Design files in text formats

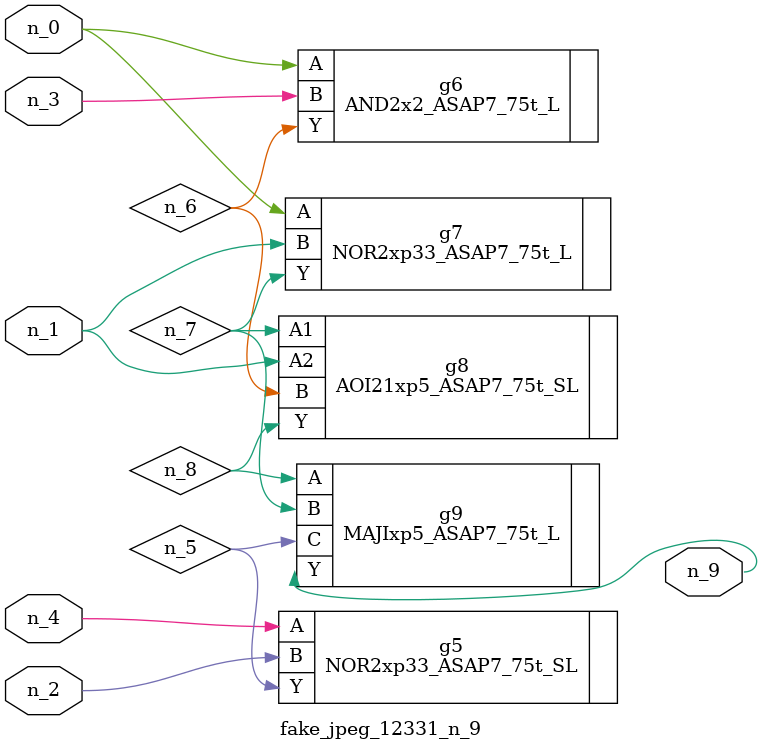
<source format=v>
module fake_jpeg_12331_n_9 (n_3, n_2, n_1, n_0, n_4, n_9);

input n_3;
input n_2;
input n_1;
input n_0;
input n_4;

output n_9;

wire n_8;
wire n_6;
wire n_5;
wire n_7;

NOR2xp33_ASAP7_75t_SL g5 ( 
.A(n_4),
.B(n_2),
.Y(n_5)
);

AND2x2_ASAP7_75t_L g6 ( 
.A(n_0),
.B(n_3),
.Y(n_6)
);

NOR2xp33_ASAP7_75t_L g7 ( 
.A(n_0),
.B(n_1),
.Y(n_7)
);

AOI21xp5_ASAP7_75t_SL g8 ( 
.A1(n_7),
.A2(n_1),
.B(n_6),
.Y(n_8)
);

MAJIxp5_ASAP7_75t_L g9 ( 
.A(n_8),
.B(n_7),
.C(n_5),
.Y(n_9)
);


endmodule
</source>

---

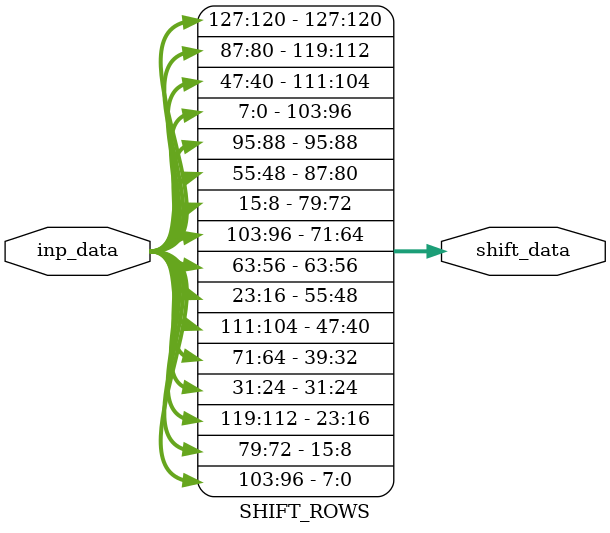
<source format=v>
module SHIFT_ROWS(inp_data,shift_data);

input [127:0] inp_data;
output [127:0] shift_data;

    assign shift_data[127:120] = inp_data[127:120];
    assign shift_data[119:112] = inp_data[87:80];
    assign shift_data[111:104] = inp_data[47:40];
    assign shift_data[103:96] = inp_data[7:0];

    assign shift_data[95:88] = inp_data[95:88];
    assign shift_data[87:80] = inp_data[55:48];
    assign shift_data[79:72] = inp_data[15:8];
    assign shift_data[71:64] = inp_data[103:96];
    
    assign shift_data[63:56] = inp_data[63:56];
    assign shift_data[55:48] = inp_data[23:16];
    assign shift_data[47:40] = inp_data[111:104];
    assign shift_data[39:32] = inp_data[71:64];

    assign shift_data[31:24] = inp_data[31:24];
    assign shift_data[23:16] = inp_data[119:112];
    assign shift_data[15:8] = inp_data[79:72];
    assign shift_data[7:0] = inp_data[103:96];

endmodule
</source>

▸ WHAT YOU NEED TO DO
Search the entries above for "input". Show every line that has it.

▸ EXERCISE SOLUTION
input n_3;
input n_2;
input n_1;
input n_0;
input n_4;
input [127:0] inp_data;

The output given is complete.